• [EXERCISE PROMPT] Answer with a single number: the count of lines below that hold "left".

• [MATERIAL SHOWN]
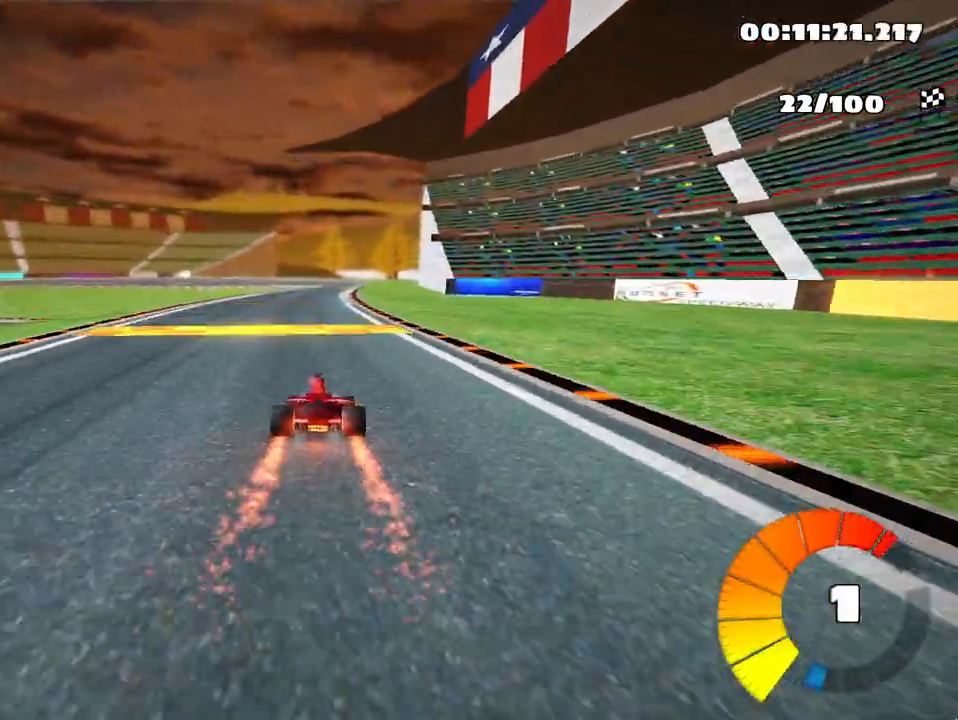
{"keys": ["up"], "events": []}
---
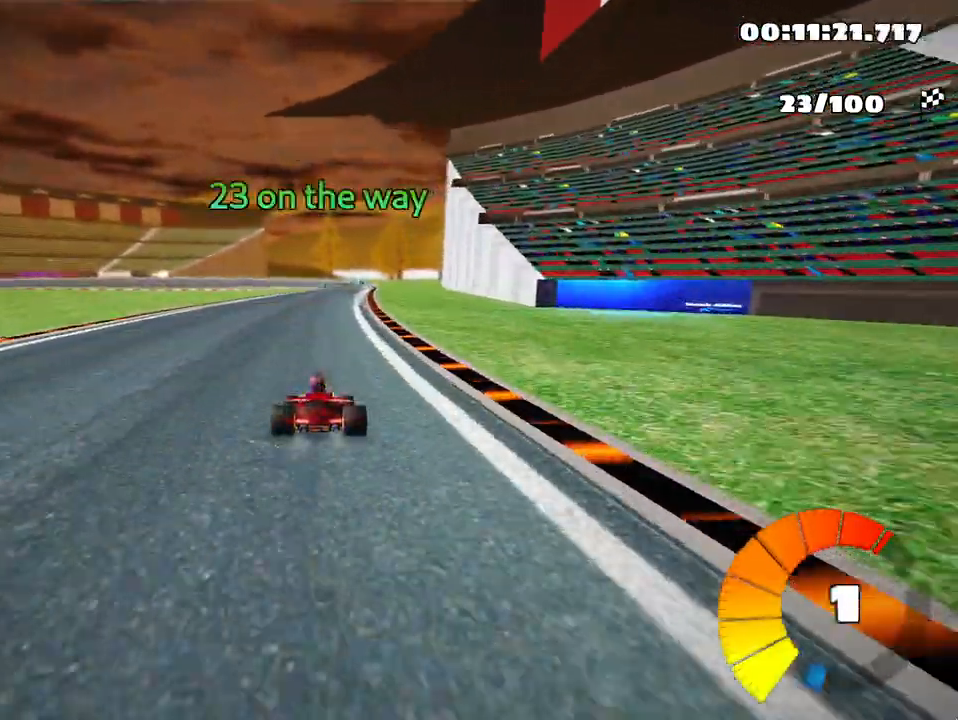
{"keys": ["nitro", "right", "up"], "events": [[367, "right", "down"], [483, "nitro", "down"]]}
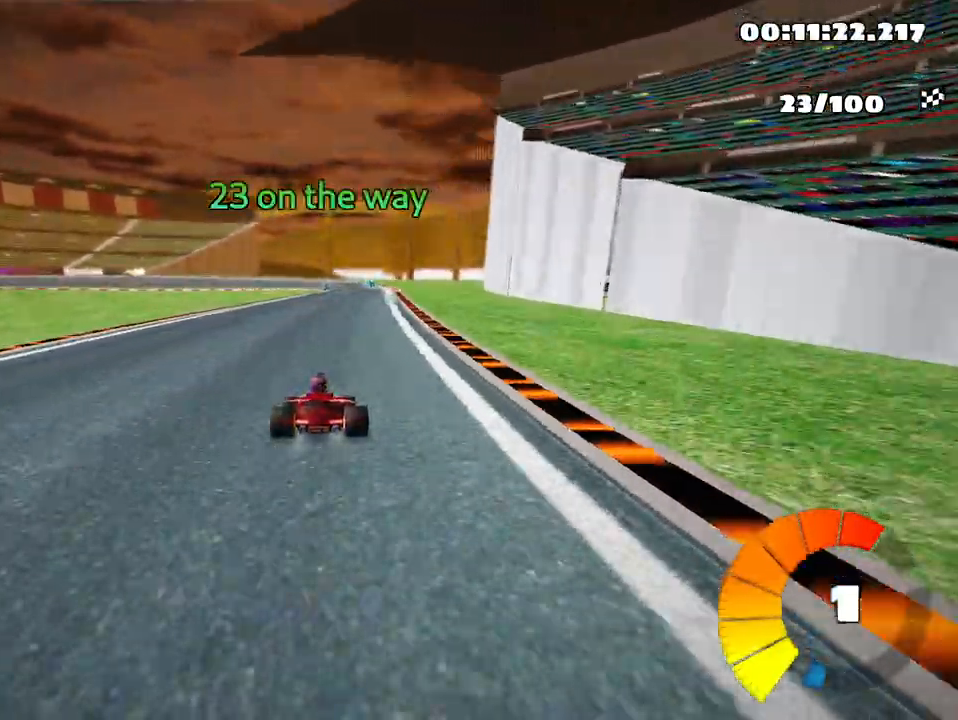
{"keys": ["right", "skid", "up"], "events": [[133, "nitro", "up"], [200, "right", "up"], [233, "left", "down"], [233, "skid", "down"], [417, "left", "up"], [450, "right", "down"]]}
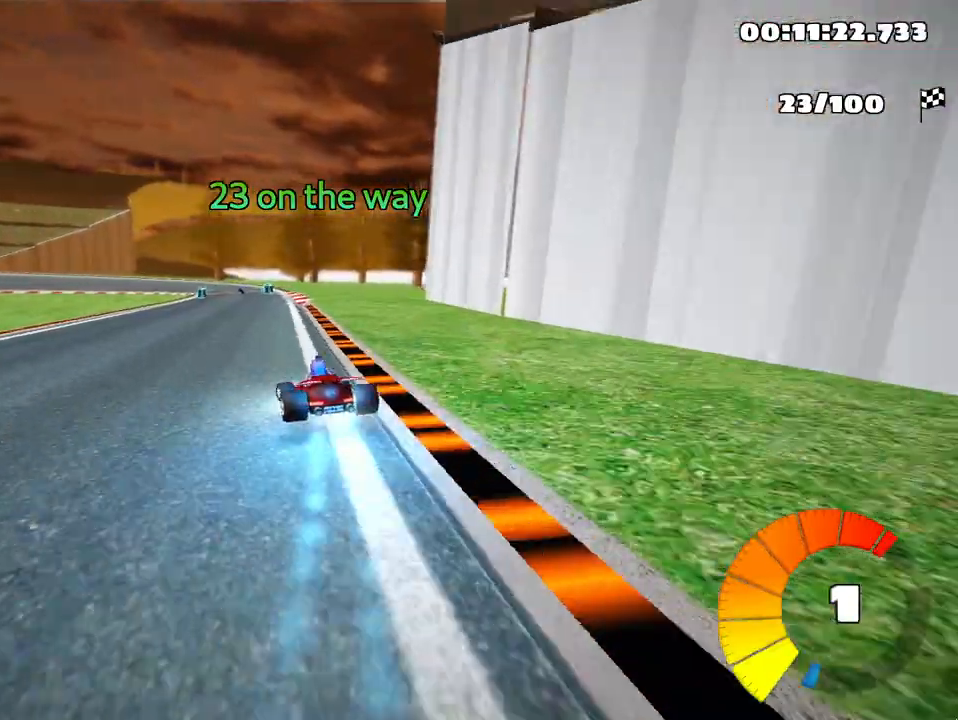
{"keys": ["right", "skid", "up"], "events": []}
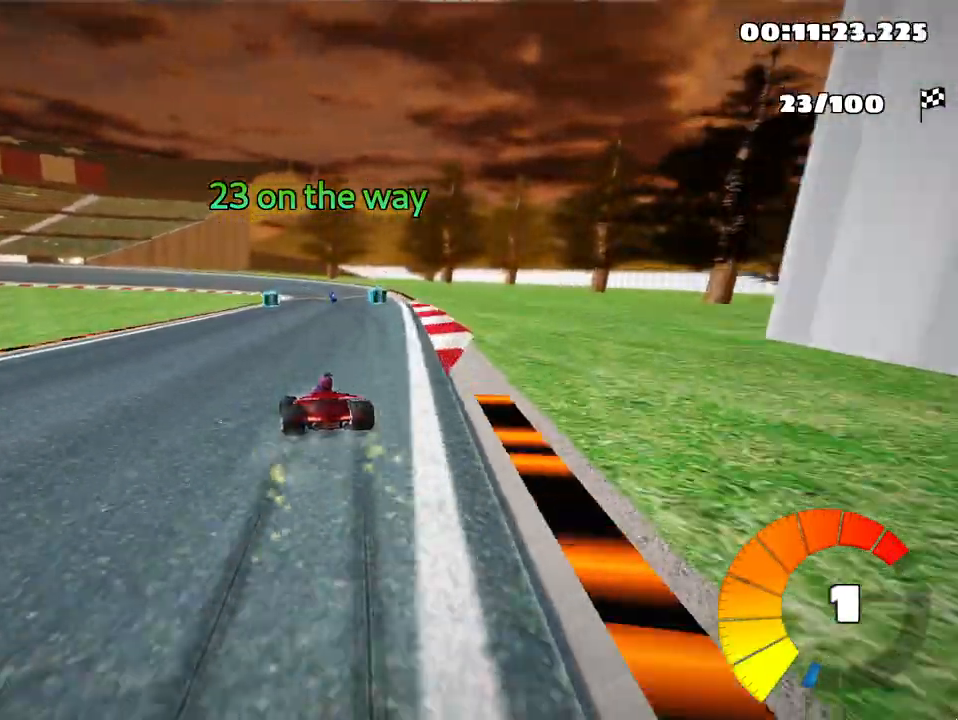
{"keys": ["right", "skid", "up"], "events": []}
...
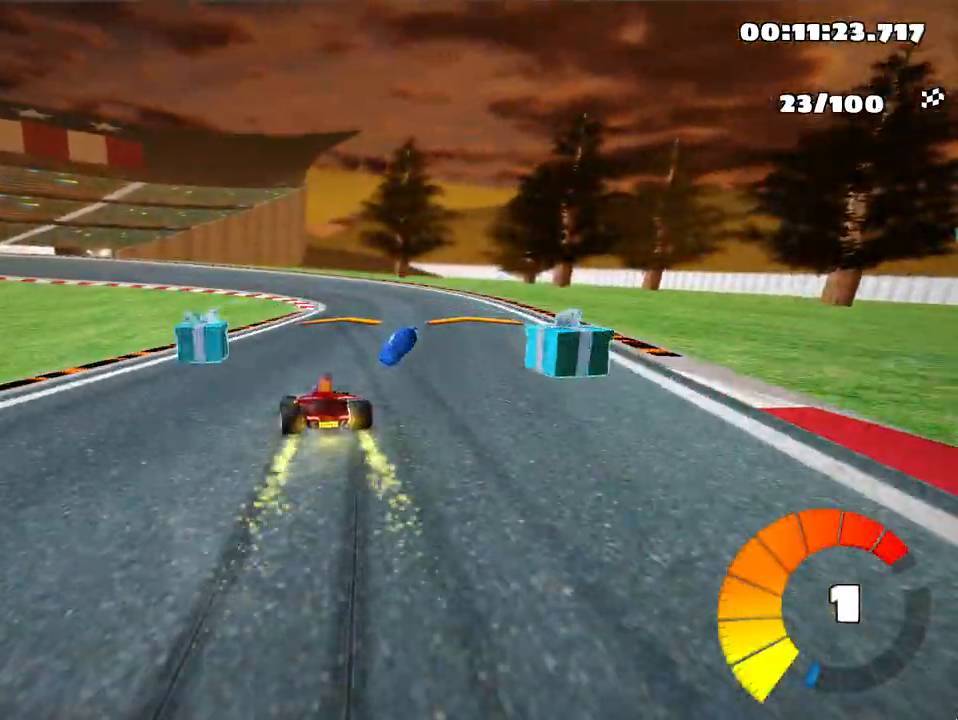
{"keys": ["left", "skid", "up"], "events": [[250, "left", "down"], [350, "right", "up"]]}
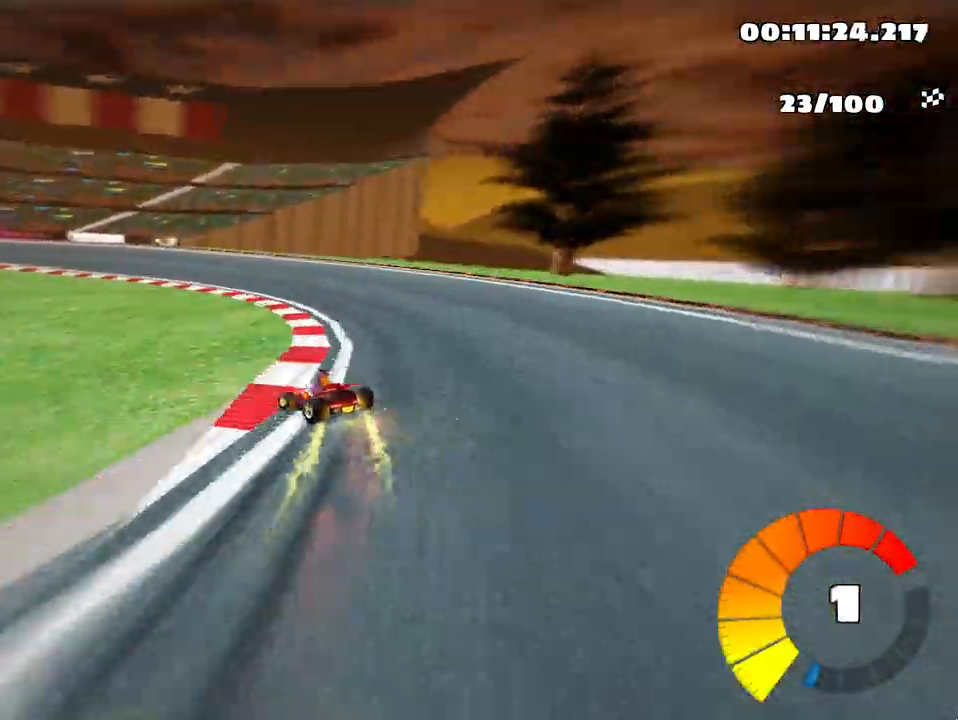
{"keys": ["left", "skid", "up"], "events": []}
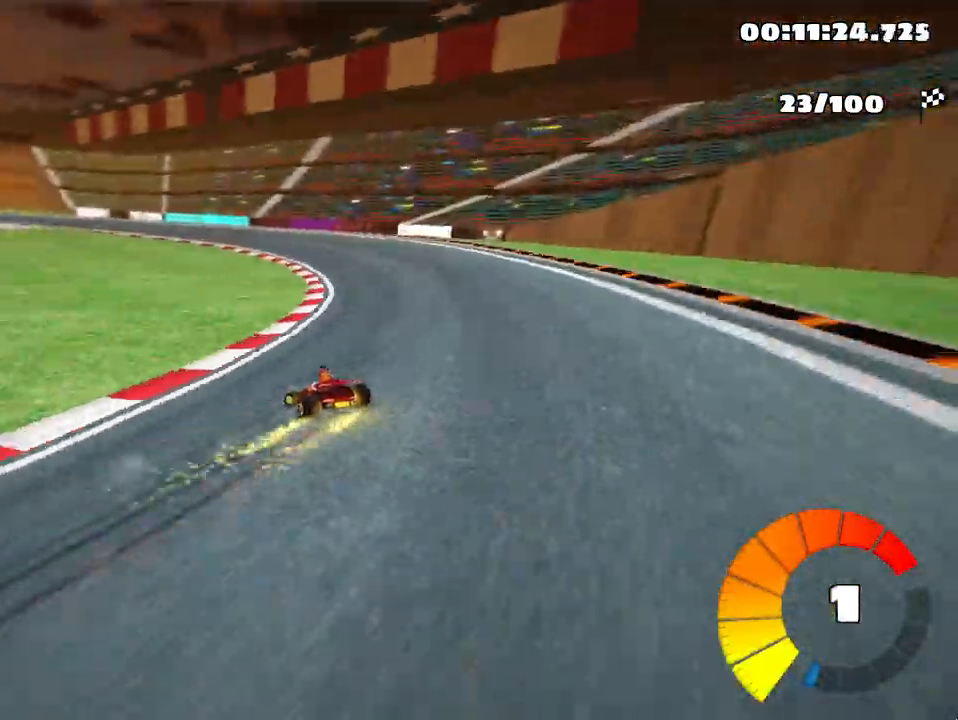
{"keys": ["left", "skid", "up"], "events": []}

• [ANSWER TO THIS EXERCISE] 4